Just a few more thorns to yank after yesterday’s post reviewing the Washington Policy Center’s brief on Family Leave Insurance:
[Opting out of the program] would help alleviate the regulatory burden small businesses face once subjected to the parameters of the program. Currently, there is no option to exempt small businesses (as there is for FMLA and the state’s medical leave act).
What would that burden be, exactly? According to a U.S. Department of Labor survey, for a substantial majority of employers, the existing Family and Medical Leave Act (which provides unpaid leave) has had no negative effect on productivity, absences, turnover and morale; nor has it hurt productivity, profitability or growth.
The brief neglects to mention that Washington’s Family Leave Insurance law also includes 10 specific protections for employers, such as requiring that family leave run concurrently with Family and Medical Leave Act benefits.
If (as WPC posits) many businesses are already providing paid family leave, then there’s no difference, because the employee takes paid leave regardless. If, on the other hand, workers are taking unpaid leave to care for a new child…employers still won’t see much difference. The employee is away from work either way.
Keep in mind it’s the employee’s responsibility (not the employer’s) to file for benefits, and workers taking family leave insurance will receive compensation at no direct cost to the employer. The employer, meantime, has the salary of the worker on unpaid leave to cover the costs of replacement, if necessary. No harm. No foul. No (real) burden.
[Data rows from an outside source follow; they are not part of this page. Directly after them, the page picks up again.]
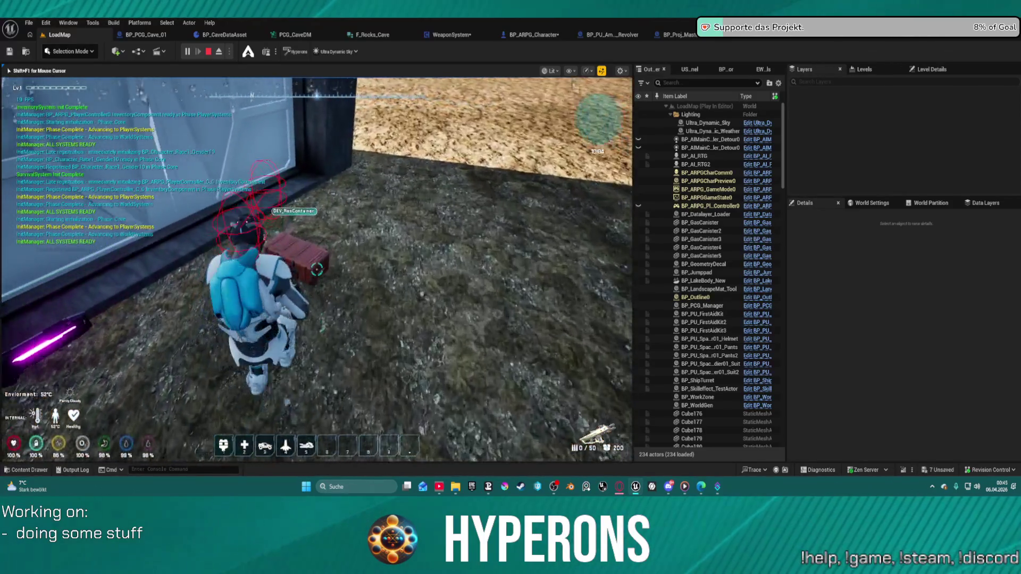
key("f")
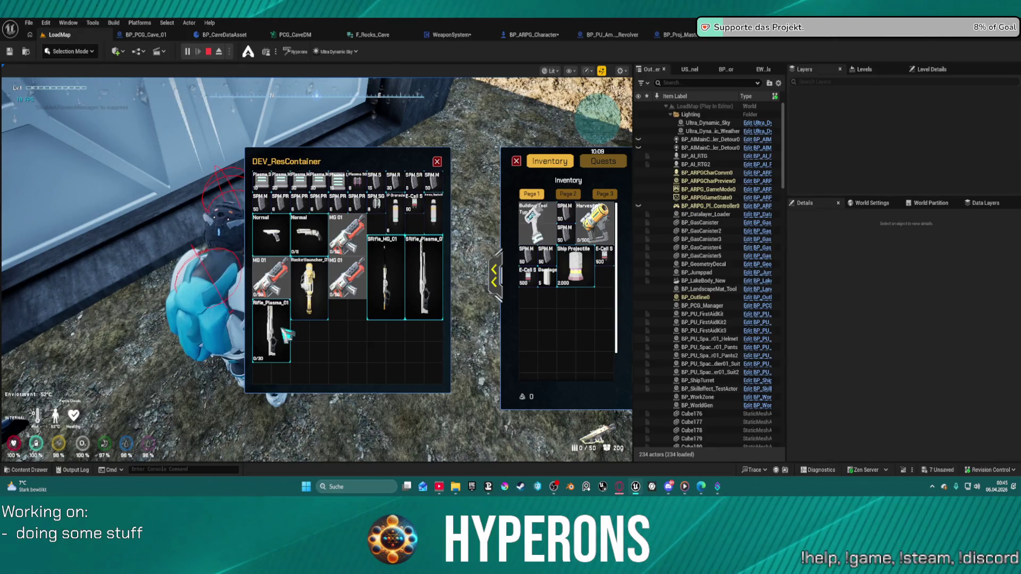
left_click(300, 185)
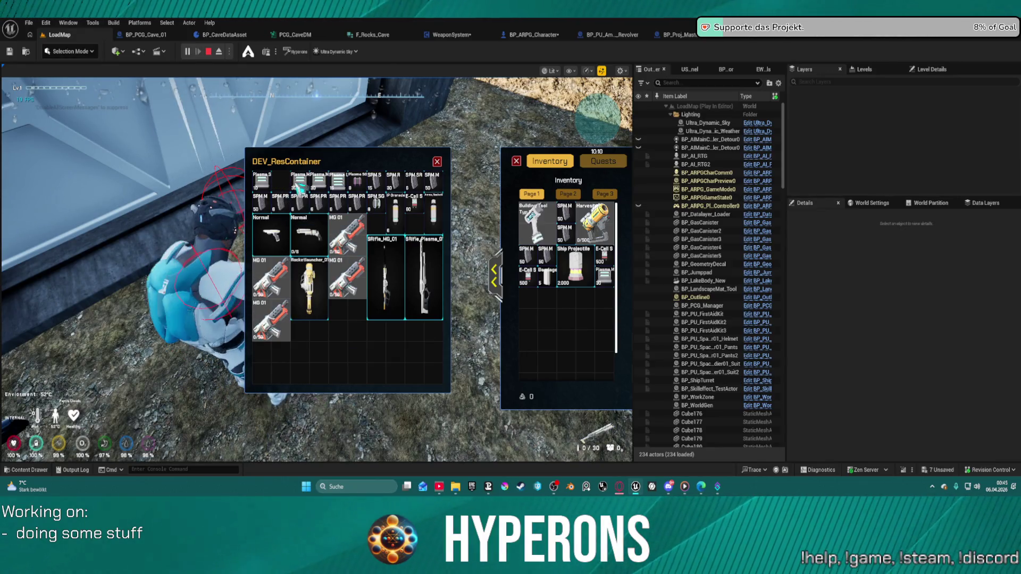
left_click(437, 163)
key("1")
Step: Fire the plasma rifle three times at the dark container and aim to inspect the hand pose
key("w")
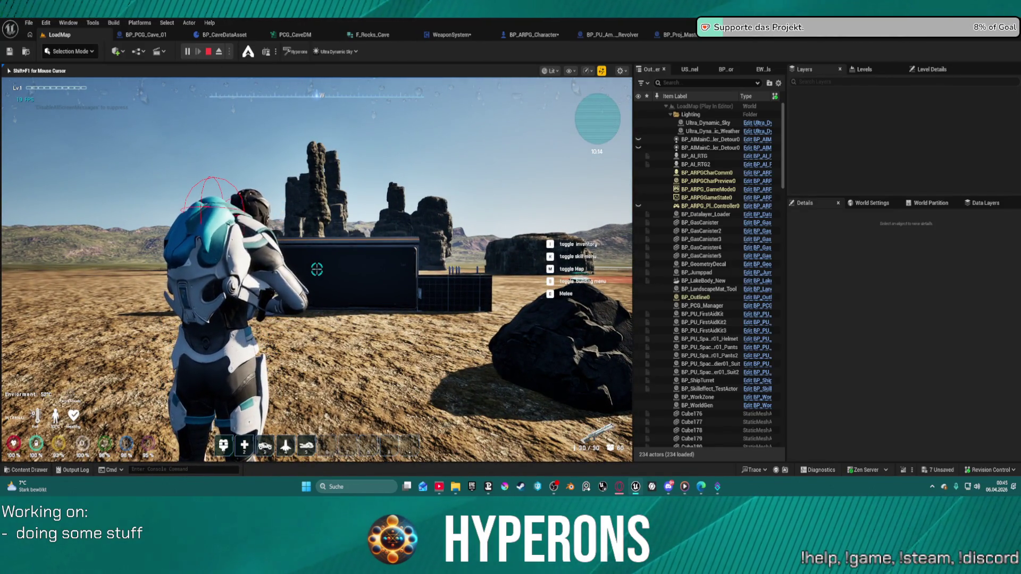
left_click(317, 269)
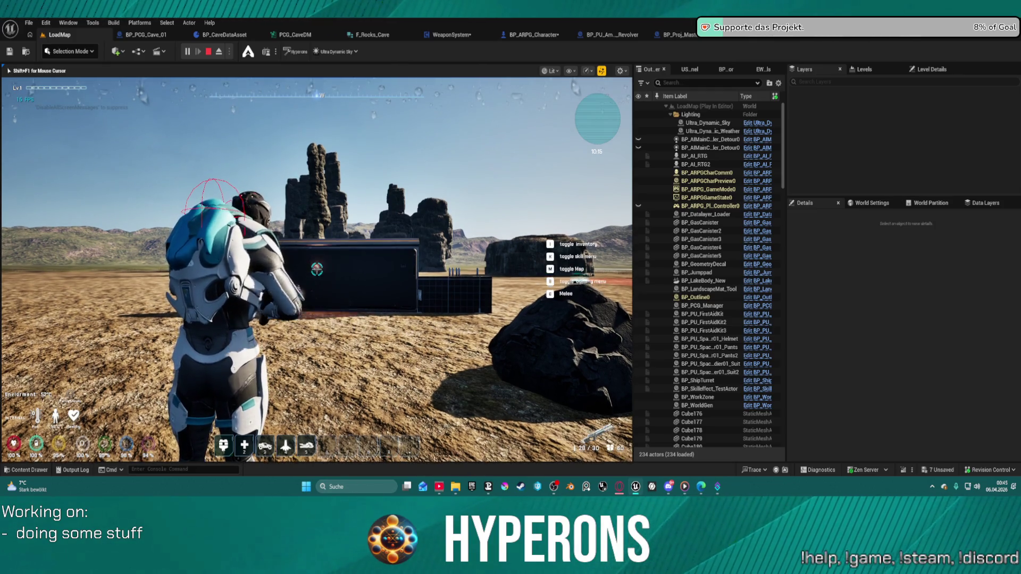
left_click(317, 269)
left_click(317, 269)
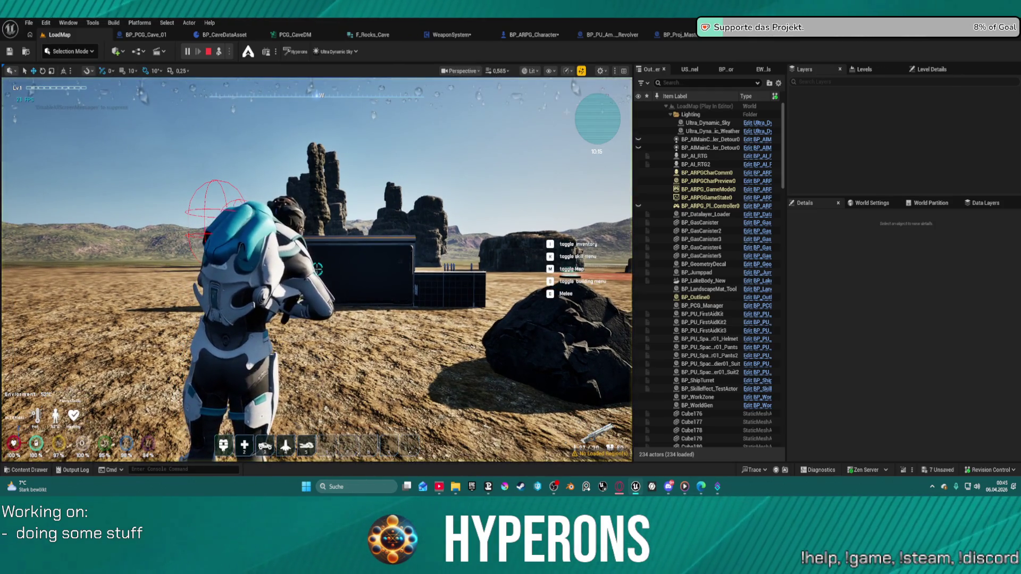
right_click(426, 257)
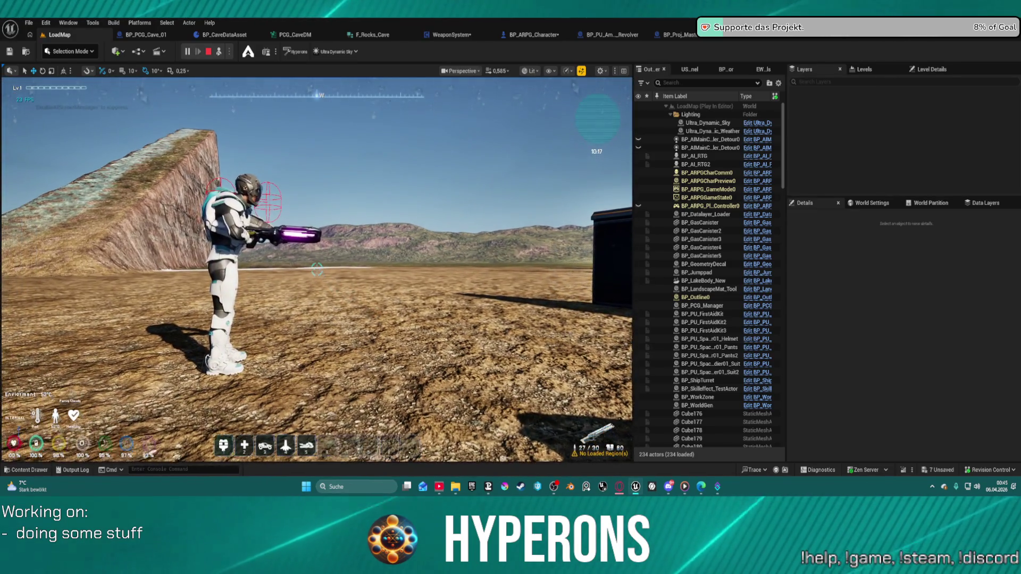
mouse_move(316, 269)
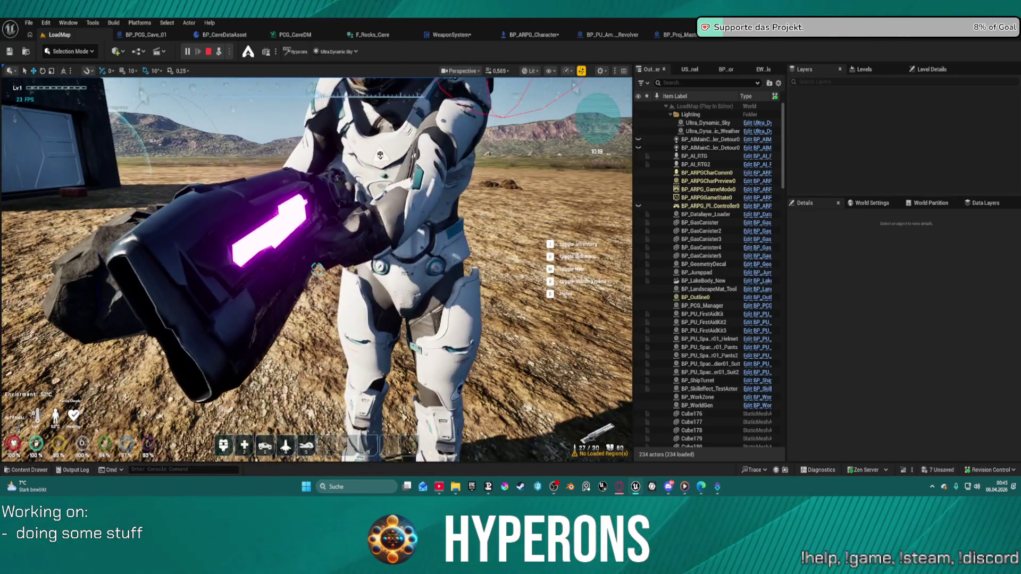
scroll(317, 270, "down", 5)
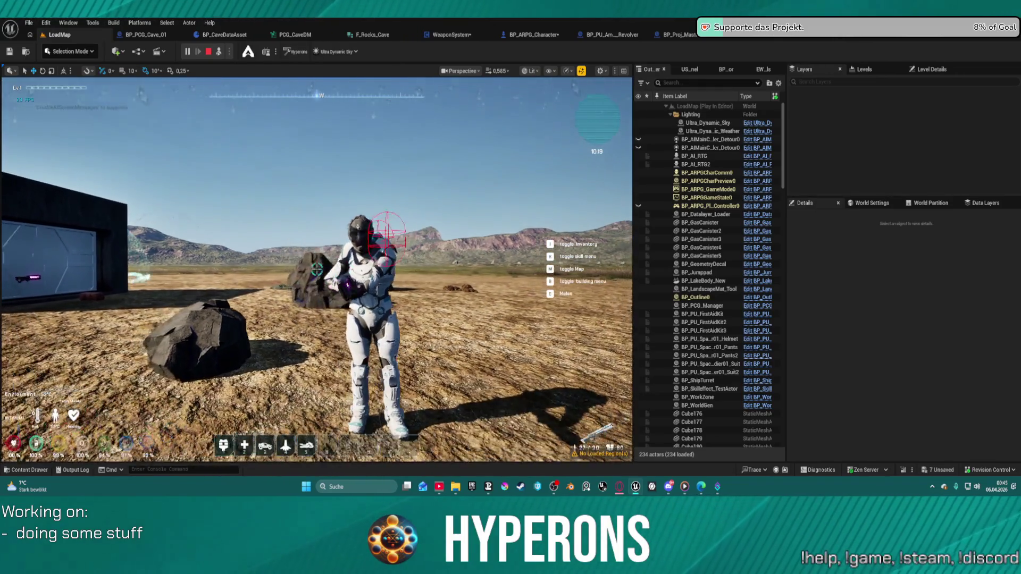
scroll(317, 269, "up", 3)
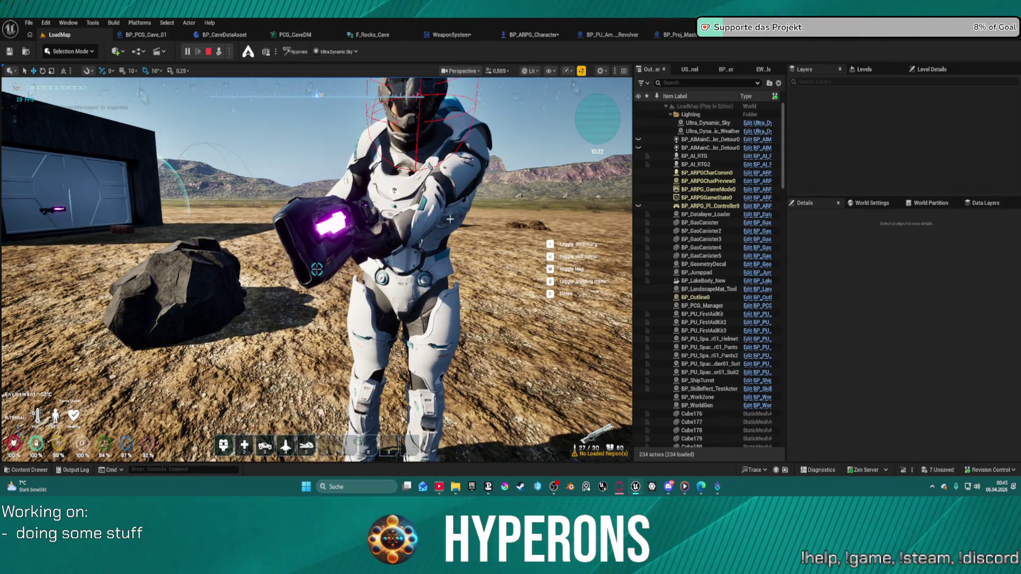
Step: Stop the play-test, orbit around the gun and hand, and open the PlasmaRifle folder in the Content Drawer
key("Escape")
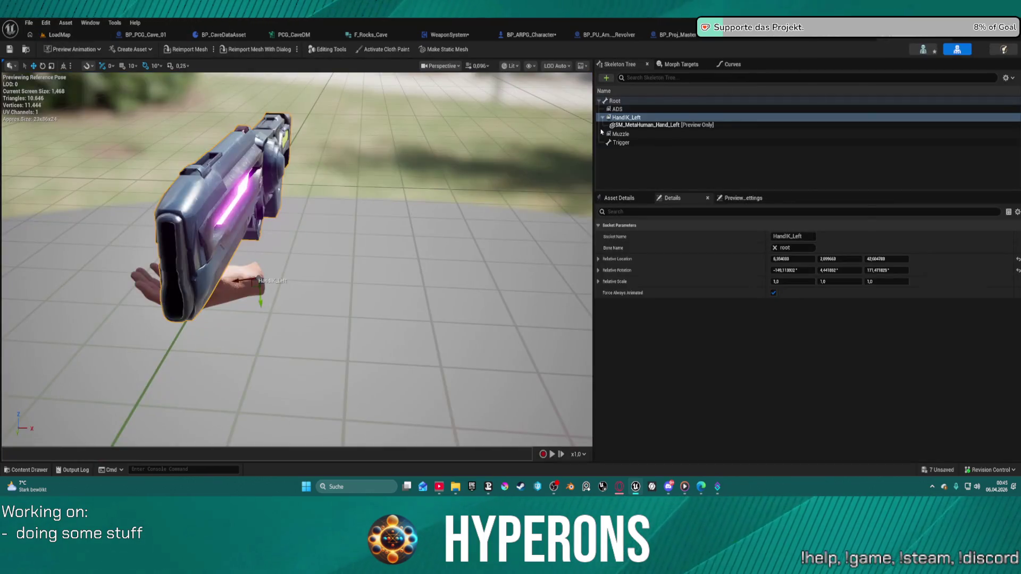
left_click_drag(205, 291, 263, 286)
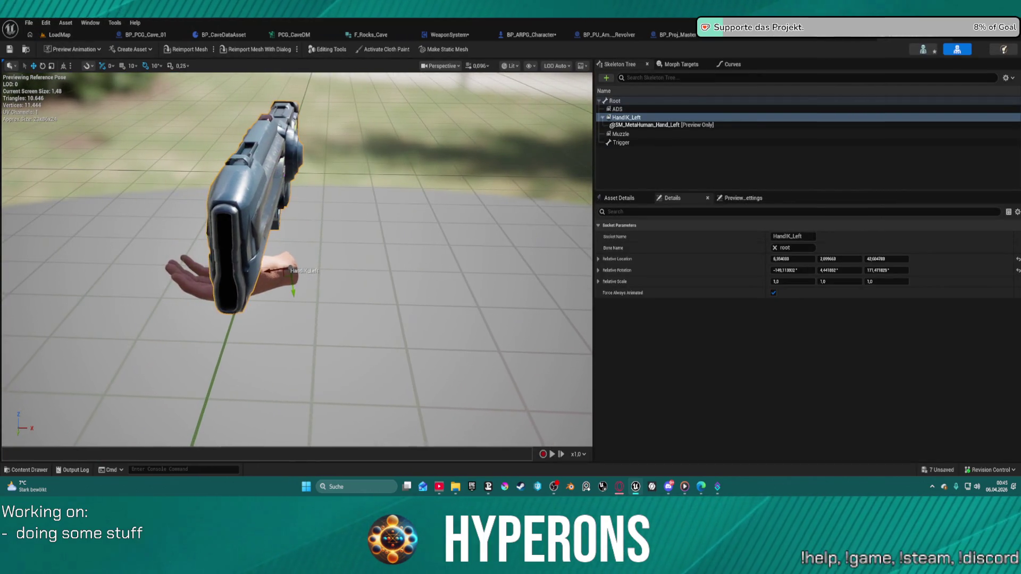
left_click_drag(336, 196, 318, 260)
key("ctrl+space")
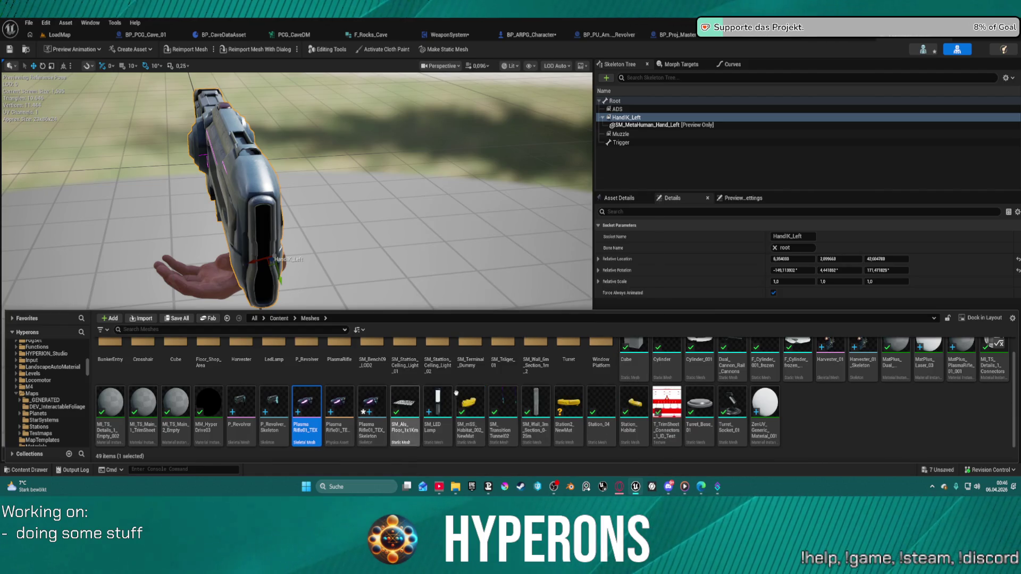
double_click(336, 362)
key("ctrl+space")
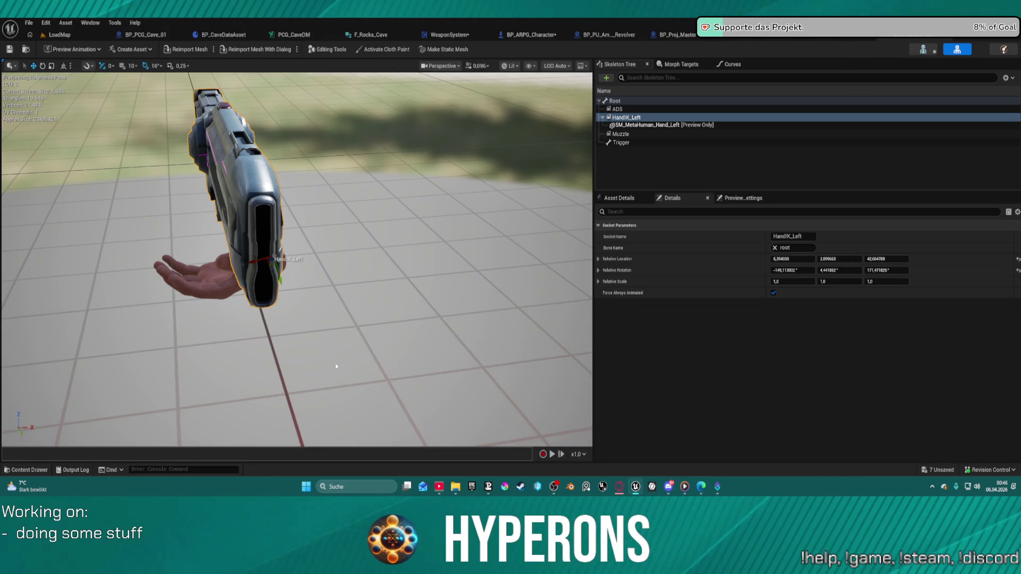
key("ctrl+space")
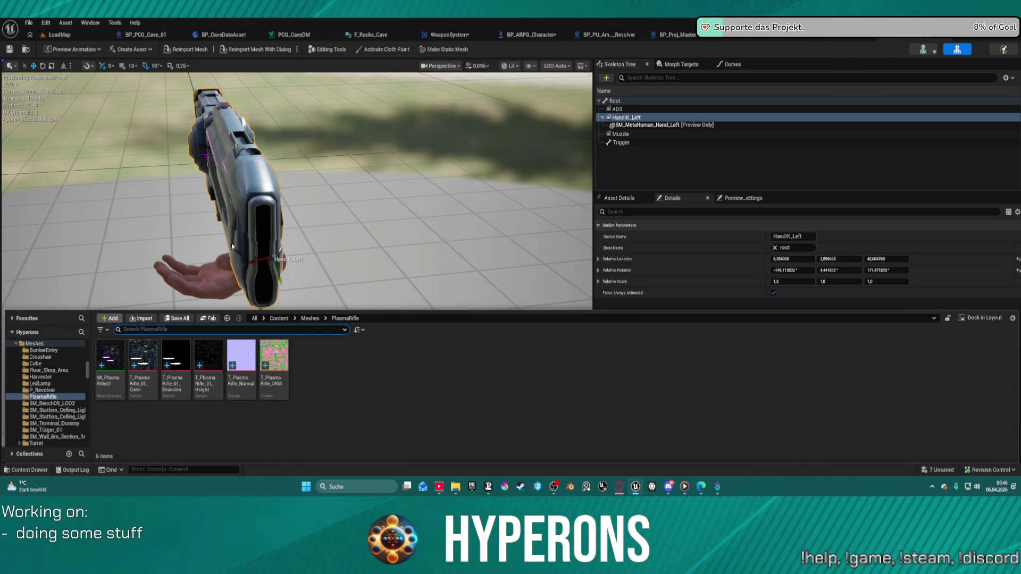
left_click(207, 211)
The final paragraphs of the brief state:
One of the criticisms about the proposed family leave program is that any worker is eligible; even ones who might not normally be eligible for other types of government assistance.
“Everyone pays into the system, therefore everyone benefits” is the supposed logic behind the plan, but…[t]his creates an entitlement mentality that even though a person may plan accordingly and not really “need” the $1,250 entitlement, they would be fools to leave the benefit unused… .
Conversely, those workers paying into the system who do not have children would never be able to use the benefit they are paying for.
This is more of a ideological criticism of Family Leave Insurance – but since the WPC brief is written for small businesses, perhaps an examination of the program from a “market” point of view is more helpful in understanding the philosophical underpinnings of the program.
Family Leave Insurance isn’t just an economic safety net for working families – it’s an investment that improves productivity by reducing turnover, and helps children be better learners in school. Both are essential to continued economic growth.
It yields other returns as well: lowering infant mortality, encouraging breast-feeding (bolstering babies’ immune systems), and allowing women time to recover from childbirth.
In other words, the benefits of Family Leave Insurance will be shared by every taxpayer, business, health care provider and school district in the state through lower health care costs, reduced burdens on social services, and improved academic outcomes.
No one should have to choose between their job and taking care of a new child. As citizens in a shared community, we all have a stake in the well being of our citizens. According to our constitution, our state’s paramount duty is to provide amply for the education of all children. Family leave insurance is a key step toward meeting that mandate.